▸ **Provided passage**
Advanced Television

VR sales forecasts “have no basis”

August 2, 2018

By Chris Forrester

The VR hardware industry is used to “jam tomorrow” predictions, and forecasts of sales worth multiple billions by 2020 and beyond. The problem is that there’s little by way of reliable substance to current sales – a problem which has been examined by Display Daily, in a piece by Norbert Hildebrand.

Hildebrand quotes recent research from companies such as Orbis Research (forecasts a VR market worth $2.67 billion for 2017 and a 60 per cent CAGR); Statista (VR market worth $13 billion by 2020); Zion Research (VR market size of $26.9 billion by 2022 and a CAGR of 54 per cent).

The common thread, despite the forecast differences is that VR will be a major industry sector with the next 5 years.

The issue, says Hildebrand, is that the forecasts have no basis. Despite some researchers having agreements “to aggregate data from the manufacturers into an overview report that is relatively close to the truth. This does not exist in the VR industry at this point in time, he says.

He quotes Ars Technica, which has analysed data from users to Steam’s portfolio of games, and then – at the opposite end of the market (the SexLikeReal adult service) – which translated the same Steam data into dollar revenues based on the number of gamers using a particular game (or service).

The numbers are miserable. Alex Novak of SexLikeReal suggests that Steam-based VR gaming and video revenues for 2017 was about $50 million, or about $18 million for the VR/adult segment. He continues that in 2018 so far, the revenue derived from VR videos is $18 million.

▸ **Supplied records**

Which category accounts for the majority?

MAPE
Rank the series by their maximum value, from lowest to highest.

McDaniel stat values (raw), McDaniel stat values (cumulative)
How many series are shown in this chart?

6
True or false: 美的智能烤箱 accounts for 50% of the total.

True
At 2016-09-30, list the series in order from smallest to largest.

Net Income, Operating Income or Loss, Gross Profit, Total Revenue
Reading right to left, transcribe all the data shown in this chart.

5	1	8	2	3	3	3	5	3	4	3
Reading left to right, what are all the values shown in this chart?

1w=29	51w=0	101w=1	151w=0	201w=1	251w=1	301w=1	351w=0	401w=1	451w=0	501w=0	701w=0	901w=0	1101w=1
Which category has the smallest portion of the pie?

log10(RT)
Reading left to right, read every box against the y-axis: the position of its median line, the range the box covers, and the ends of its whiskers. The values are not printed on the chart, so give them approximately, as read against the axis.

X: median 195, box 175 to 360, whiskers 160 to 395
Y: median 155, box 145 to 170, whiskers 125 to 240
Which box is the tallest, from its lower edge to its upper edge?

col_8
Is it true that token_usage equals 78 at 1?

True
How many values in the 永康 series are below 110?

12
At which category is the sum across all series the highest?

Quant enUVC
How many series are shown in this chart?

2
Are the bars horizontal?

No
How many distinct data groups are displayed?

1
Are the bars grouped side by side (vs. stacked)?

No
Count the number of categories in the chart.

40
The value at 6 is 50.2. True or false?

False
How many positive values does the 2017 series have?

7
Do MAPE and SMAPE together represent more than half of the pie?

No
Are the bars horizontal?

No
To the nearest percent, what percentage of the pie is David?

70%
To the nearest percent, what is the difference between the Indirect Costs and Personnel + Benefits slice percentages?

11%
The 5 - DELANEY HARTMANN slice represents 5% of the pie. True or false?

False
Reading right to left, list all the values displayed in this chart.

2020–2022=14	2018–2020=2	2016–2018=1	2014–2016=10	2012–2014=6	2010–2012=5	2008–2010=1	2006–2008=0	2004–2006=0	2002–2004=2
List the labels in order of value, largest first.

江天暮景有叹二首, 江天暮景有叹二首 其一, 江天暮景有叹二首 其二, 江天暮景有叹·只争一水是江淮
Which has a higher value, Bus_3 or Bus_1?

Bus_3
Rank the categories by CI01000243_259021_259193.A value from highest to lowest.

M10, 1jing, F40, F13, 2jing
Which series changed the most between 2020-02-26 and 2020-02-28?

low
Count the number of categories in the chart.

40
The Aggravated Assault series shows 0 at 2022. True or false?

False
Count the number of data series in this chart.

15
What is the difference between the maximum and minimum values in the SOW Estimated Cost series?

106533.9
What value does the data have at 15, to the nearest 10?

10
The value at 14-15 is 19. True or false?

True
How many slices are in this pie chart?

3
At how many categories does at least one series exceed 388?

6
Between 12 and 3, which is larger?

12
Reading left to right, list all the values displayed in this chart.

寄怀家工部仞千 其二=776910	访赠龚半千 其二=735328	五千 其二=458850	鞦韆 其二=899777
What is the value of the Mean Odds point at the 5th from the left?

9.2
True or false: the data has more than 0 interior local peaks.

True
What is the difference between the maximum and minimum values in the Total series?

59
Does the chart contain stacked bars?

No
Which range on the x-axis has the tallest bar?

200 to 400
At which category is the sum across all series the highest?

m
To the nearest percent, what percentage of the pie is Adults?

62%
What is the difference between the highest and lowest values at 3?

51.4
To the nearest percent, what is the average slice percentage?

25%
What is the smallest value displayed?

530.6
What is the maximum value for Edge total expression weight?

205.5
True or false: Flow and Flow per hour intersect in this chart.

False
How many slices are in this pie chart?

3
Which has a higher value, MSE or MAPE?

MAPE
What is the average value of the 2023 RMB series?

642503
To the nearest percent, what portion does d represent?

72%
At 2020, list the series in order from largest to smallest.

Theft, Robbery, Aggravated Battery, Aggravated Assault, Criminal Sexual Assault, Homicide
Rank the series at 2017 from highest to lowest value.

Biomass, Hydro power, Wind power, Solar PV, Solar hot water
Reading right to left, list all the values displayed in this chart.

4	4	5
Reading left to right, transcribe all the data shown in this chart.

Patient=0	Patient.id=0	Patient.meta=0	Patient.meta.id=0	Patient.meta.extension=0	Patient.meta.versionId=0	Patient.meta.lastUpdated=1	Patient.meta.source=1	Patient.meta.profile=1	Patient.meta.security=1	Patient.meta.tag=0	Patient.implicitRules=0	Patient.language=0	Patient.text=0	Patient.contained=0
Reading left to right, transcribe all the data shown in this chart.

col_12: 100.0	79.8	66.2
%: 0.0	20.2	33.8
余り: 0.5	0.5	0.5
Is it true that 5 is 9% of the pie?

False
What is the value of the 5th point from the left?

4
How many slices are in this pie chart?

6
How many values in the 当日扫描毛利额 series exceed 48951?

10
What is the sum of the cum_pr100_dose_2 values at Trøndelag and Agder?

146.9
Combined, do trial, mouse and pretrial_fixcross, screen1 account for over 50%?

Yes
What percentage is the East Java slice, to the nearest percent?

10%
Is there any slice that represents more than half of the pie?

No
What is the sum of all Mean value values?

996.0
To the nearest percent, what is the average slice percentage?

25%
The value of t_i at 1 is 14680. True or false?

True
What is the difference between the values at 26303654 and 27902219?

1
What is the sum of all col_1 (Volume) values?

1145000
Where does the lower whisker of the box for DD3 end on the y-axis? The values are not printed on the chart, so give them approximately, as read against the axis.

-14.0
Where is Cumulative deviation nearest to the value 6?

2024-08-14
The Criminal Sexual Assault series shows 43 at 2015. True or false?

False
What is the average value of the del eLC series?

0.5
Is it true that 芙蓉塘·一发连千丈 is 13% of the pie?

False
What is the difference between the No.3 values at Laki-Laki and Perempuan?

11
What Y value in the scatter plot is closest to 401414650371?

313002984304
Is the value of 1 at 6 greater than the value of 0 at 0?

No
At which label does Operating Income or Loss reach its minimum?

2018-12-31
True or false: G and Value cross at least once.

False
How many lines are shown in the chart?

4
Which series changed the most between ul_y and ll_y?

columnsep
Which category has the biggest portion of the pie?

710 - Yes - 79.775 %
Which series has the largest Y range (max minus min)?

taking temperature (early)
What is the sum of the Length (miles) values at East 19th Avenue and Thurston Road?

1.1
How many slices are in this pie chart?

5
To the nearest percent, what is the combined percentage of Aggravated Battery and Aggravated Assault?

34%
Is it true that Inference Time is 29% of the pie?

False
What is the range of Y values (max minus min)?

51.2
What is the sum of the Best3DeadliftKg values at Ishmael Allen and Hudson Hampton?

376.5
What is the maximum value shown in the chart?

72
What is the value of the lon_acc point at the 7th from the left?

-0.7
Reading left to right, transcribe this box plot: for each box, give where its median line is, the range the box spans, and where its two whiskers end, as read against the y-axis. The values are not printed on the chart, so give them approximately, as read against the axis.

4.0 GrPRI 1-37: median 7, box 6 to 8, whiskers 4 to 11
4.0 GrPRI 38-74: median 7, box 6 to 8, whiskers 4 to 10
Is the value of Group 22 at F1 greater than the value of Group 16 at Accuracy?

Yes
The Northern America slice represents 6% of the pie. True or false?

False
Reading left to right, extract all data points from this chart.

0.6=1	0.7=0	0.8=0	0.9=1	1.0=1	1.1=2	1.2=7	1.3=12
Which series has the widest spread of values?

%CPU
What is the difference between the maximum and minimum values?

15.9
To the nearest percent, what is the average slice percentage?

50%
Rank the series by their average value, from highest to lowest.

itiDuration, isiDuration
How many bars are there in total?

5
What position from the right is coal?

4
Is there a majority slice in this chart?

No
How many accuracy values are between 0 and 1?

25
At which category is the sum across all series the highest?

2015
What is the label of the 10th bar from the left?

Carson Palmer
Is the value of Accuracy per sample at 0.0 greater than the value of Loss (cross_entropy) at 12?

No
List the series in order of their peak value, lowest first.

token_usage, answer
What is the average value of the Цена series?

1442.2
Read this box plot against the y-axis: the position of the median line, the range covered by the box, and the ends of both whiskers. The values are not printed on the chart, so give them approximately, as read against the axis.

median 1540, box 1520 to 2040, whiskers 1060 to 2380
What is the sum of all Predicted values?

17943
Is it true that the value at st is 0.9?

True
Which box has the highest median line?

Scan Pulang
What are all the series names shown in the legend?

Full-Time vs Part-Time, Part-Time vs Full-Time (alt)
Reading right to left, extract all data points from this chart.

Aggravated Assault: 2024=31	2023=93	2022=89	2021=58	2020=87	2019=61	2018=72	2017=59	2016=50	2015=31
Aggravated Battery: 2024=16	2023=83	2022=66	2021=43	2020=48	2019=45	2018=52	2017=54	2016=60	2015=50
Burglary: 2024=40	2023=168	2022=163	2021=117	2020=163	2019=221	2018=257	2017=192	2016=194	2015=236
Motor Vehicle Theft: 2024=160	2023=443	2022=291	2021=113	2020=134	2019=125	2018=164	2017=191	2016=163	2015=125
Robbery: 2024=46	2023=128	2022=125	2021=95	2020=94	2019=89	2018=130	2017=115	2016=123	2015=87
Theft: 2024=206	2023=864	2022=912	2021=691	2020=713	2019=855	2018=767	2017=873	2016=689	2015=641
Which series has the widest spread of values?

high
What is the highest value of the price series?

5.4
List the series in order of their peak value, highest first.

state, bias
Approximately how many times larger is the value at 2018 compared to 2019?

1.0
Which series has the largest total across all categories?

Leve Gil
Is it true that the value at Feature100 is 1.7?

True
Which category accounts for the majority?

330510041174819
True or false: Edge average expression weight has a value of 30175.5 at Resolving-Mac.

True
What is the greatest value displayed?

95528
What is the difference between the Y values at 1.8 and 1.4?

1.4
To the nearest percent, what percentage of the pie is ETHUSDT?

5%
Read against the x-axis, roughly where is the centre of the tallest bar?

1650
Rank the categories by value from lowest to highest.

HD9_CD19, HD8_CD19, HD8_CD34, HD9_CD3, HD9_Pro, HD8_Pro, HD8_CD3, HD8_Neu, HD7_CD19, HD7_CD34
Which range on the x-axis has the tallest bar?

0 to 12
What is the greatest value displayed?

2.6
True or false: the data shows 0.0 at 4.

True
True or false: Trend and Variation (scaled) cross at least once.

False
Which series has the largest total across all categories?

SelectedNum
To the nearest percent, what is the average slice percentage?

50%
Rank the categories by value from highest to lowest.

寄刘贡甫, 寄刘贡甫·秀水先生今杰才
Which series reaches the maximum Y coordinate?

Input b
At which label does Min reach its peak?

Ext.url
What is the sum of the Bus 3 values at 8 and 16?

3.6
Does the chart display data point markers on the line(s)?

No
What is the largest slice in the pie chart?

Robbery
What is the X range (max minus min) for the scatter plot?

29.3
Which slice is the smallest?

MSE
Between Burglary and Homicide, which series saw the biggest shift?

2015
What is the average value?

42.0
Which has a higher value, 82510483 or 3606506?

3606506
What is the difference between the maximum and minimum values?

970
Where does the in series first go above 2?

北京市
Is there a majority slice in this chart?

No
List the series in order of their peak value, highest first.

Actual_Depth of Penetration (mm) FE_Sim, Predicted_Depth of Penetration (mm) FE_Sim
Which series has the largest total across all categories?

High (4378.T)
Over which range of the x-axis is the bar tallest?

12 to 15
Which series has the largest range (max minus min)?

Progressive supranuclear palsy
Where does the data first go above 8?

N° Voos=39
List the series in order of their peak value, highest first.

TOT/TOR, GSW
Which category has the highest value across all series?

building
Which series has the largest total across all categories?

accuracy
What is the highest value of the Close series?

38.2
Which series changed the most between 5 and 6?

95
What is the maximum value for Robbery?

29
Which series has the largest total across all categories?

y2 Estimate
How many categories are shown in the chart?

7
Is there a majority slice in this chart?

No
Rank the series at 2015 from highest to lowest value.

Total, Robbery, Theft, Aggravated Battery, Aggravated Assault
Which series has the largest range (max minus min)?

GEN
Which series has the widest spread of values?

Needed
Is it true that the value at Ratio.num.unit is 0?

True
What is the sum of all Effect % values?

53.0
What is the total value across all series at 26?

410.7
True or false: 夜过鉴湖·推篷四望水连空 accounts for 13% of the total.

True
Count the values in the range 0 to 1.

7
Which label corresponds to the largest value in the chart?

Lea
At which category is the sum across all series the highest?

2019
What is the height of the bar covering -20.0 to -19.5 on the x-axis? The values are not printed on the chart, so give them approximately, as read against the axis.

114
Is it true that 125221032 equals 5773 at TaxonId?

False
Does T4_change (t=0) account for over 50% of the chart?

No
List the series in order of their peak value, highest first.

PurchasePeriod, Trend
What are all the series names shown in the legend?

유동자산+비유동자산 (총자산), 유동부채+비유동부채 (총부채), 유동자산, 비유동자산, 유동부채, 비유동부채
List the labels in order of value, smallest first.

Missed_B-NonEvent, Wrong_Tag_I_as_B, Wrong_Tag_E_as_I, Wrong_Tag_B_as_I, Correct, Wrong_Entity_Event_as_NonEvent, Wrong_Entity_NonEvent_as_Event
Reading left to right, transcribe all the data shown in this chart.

▸ **Your objective**
Rewrite the paragraph beginning "Hildebrand quotes recent research" in the VR sales forecasts article above as a bulleted list, keeping each company's figures.

▸ **Task answer**
Hildebrand cites recent research from:
- Orbis Research: a VR market worth $2.67 billion for 2017 and a 60 percent CAGR
- Statista: a VR market worth $13 billion by 2020
- Zion Research: a VR market size of $26.9 billion by 2022 and a CAGR of 54 percent